Our average frost-free date around here is March 21–we can usually sneak in a little earlier, but not much. I should be putting in brassicas–broccoli and kale and cabbage and Brussels sprouts–now, or maybe even a few weeks ago, if I want them to be all grown up by the time the really vicious summer weather hits. Time to get my catalogs together and circle some selections. Good or bad, it’s decision time.
Kate
February 20, 2014 at 11:28 amSo exciting! I can’t wait to see how you plant all these wonderful thoughts and let them grow. Gardening is truly an education and connects us to our surroundings in unexpected ways with each growing season. No year is ever the same and it can be humbling to say the least! It’s also a way to practice patience and to learn to observe carefully with the reward of eating a hearty helping of gratitude. I don’t know anyone who gardens who is not so grateful for that first ripe tomato. And as you already know, the fundamental and most important part of the plants in your garden is not in the leaves, or the fruits…it’s in having strong, healthy roots. I think in turn, gardening helps us strengthen our own roots. Have fun with your plotting and planning! Oh…one more tidbit…when we put in our garden last year (haha, that actually makes it sound like it’s “done” which it never will be…gardens are living things that are ever-evolving), the first thing we did was to get a soil test from our state agricultural extension. Through this we discovered that our soil had very few nutrients so we amended it accordingly with compost and topsoil. It made all the difference in both our vegetable and perennial beds. Wishing you a garden of abundance! xo
Deborah
February 20, 2014 at 11:41 amI totally agree with you–and I think the appeal to me of gardening is that it IS slower and teaches us planning and patience, which I struggle with. I never feel as though I can really take credit for what happens there, it always feels like part magic and part miracle! Just looking at the catalogs is reminding me how much I have missed it these past years when we haven’t put a garden in.
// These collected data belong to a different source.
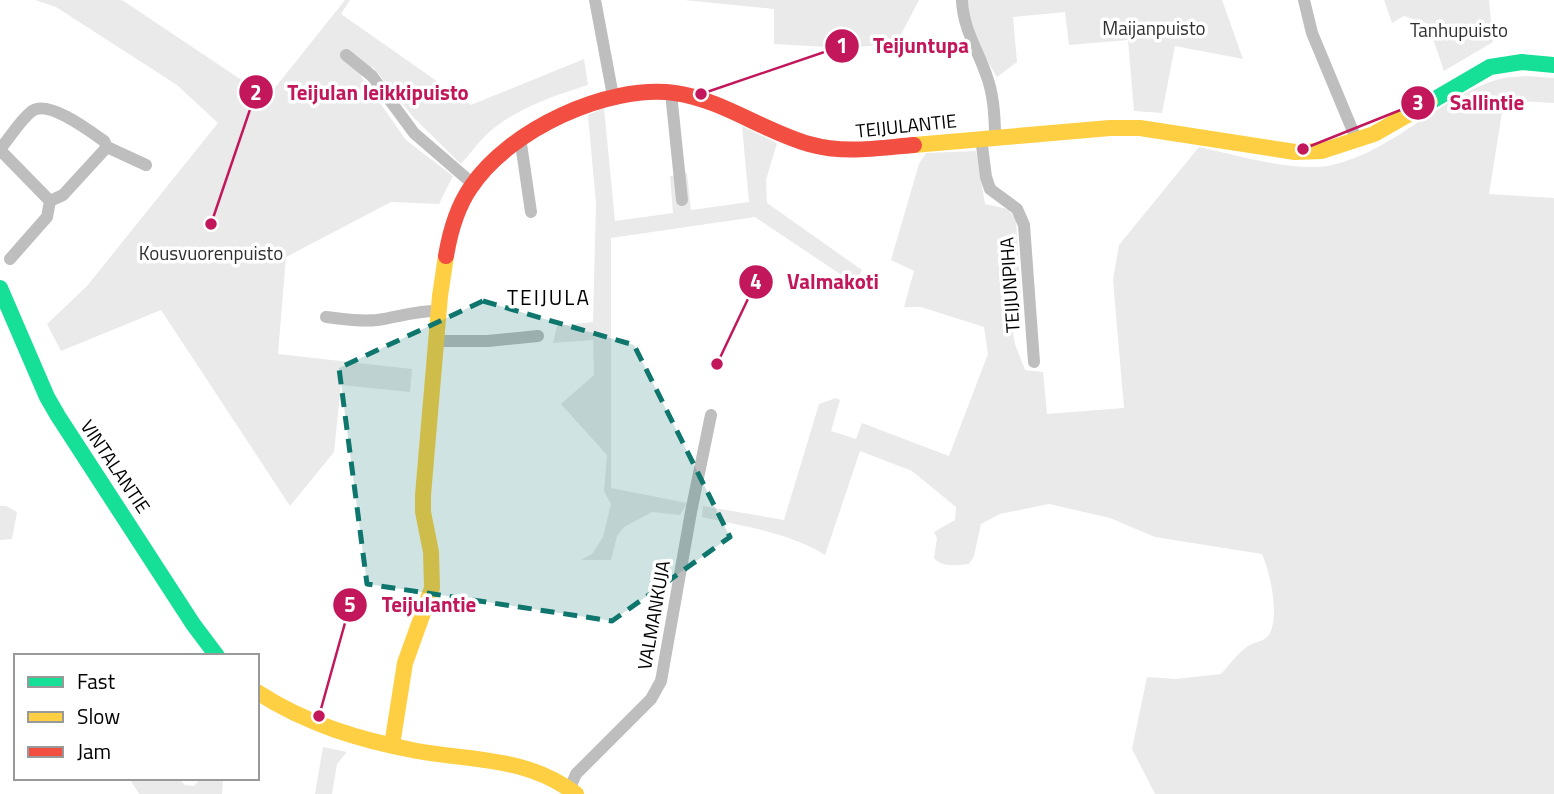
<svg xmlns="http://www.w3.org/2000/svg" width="1554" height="794" font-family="'Titillium Web',sans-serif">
<rect width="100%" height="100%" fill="#fff"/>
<!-- green -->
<path fill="#eaeaea" d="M35,0H122L252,87L270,94L345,0H350L341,14L471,105L584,59L588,85C553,96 514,109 486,135C477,144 469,155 461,164L414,118L373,67L361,76L406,140L453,176L439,204L391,202L286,257L278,354L412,369L410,392L341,385L334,452L290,506L161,310L61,351L47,324L87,286L218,123L177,85L56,7Z
M684,0H919L896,44L843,48L774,44V9Z
M968,0H1222L1243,59L1175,46L1162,113L1134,111L1128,40L1069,45L1065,12L1013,17L1017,62L997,77C982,52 969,30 968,0Z
M1384,0H1489L1493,42L1444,71L1428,24L1404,16L1392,23Z
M1526,76L1554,78V103L1504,100L1489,194L1554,198V794H1155L1132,749L1147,677L1176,679L1221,674C1229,665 1238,653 1248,646C1254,642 1263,642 1268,636C1281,619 1270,572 1262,554L1155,537L1110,518L1049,504L1000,514L981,524L974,556L969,564C957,565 943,568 934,558L937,538L934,532L955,520L956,507L912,471L860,451L825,555C794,534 739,525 702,517L703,506L784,520L819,404L836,398L840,400L831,431L856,439L862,423L949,456L988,354L984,327L921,307H904L914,271L891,260L919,164L926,153L976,151L985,204L1008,209L1016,220L1021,300L1010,317L1015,344L1025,370L1043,372L1047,414L1124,408L1113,280L1119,245L1199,147C1236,155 1295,173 1332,165C1394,151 1439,97 1499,79C1507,77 1517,77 1526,76Z
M604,108L615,221L673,213L670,176L687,173L691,210L749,202L742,126L777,143L766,180L767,203L862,270L855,284L755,217L611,238V488L687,503L680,515L652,512L624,527L617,536L611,560H581L592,554L603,537L611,504L604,491L607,455L561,404L594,375L593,340L553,343L557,326L593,322L596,203L588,115Z
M0,506H6L17,512L12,539L0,540Z
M323,747L347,752L337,764L332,794H315Z
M129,778H178L185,785L194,786L201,778H223L222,794H139Z"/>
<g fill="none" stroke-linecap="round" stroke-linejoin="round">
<!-- street -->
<path stroke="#bebebe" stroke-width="12" d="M595,0L613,96
M962,0C963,29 978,50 987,77C994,96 995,117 995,137
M1304,0L1312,33L1357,141
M346,55L372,76L414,133L473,184
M671,93L682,200
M520,137L531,212
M981,138L986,177L990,189L1017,209L1024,225L1034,362
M107,147L146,165
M0,149C10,138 20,120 32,111C48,99 90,131 104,141L107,147L63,195L50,201L0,150
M10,259L47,217L50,201
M326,317C344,319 360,322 377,320C398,317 418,310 439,311
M436,341H488L538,336
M570,788L576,774L651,699L661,681L691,512L711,415"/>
<!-- fast -->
<path stroke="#16e098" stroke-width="16" d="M1430,102L1490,67L1522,62L1554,65
M0,288L47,397L58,416L193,624L217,656"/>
<!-- slow -->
<path stroke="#ffcf43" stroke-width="16" d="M914,145L1110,128H1140L1295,152L1322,151L1374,134L1430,102
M257,692C306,724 360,740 417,751C475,761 527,757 576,794
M392,745L405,663L432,588L431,552L423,512V495L440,296L446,256"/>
<!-- jam -->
<path stroke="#f24e42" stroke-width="16" d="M446,256C450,232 457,207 471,187C509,130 607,84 675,93C723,100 763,131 809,144C844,154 878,148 914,145"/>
</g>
<!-- marked area -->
<path fill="#0f766e" fill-opacity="0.2" stroke="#0f766e" stroke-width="5" stroke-dasharray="14 9" stroke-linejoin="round" d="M483,301L634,345L730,537L612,621L367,584L339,368Z"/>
<g text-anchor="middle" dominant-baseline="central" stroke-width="7" stroke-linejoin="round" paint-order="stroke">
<!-- park labels -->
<g font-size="19" fill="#2f2f2f" stroke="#fff">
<text x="1154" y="27">Maijanpuisto</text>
<text x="1459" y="29">Tanhupuisto</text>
<text x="211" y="252">Kousvuorenpuisto</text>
</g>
<!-- street labels -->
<g font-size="19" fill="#000" stroke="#fff">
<text transform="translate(906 125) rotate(-6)">TEIJULANTIE</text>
<text transform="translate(1009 285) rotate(-94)">TEIJUNPIHA</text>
<text transform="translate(116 466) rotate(56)">VINTALANTIE</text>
<text transform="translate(653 615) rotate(-80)">VALMANKUJA</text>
</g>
<!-- neighbourhood labels -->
<g font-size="21" letter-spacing="2" fill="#000" stroke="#fff">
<text x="549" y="297">TEIJULA</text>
</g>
</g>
<!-- callouts -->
<path fill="none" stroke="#c2185b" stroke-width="2.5" d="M701 94L842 46M211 224L256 92M1303 149L1418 103M717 364L756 282M319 716L350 605"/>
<g fill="#c2185b" stroke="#fff" stroke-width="2.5">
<circle cx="701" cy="94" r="7"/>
<circle cx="211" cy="224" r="7"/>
<circle cx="1303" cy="149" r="7"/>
<circle cx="717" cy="364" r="7"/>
<circle cx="319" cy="716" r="7"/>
<circle cx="842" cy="46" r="18"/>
<circle cx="256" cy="92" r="18"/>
<circle cx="1418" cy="103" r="18"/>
<circle cx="756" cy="282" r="18"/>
<circle cx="350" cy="605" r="18"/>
</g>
<g font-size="21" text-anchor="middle" font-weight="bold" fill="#fff">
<text x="842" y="53">1</text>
<text x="256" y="100">2</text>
<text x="1418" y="110">3</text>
<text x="756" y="289">4</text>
<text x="350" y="612">5</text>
</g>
<g font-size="21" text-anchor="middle" font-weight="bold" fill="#c2185b" stroke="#fff" stroke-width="7" stroke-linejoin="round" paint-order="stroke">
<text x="921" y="53">Teijuntupa</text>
<text x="378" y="100">Teijulan leikkipuisto</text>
<text x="1487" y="110">Sallintie</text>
<text x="833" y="289">Valmakoti</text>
<text x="429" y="612">Teijulantie</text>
</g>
<!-- legend -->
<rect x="14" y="654" width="245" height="126" fill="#ffffff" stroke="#999999" stroke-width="2"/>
<rect x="28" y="677" width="35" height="10" fill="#16e098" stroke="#999999" stroke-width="2"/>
<text x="77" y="689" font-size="21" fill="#000000">Fast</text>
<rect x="28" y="712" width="35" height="10" fill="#ffcf43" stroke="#999999" stroke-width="2"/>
<text x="77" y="724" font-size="21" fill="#000000">Slow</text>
<rect x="28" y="747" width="35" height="10" fill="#f24e42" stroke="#999999" stroke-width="2"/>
<text x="77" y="759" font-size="21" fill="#000000">Jam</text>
</svg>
I actually completed the Master Gardener training with our extension service, about 10 years ago, so I knew they did soil testing, but haven’t thought of it in ages! I’m so glad you reminded me! Those state extension offices are completely amazing resources–I wish more people knew they were there.
And don’t we all need reminding that the most important growth isn’t our fruit, it’s our roots? 🙂
Can’t wait to see what you two put in this spring!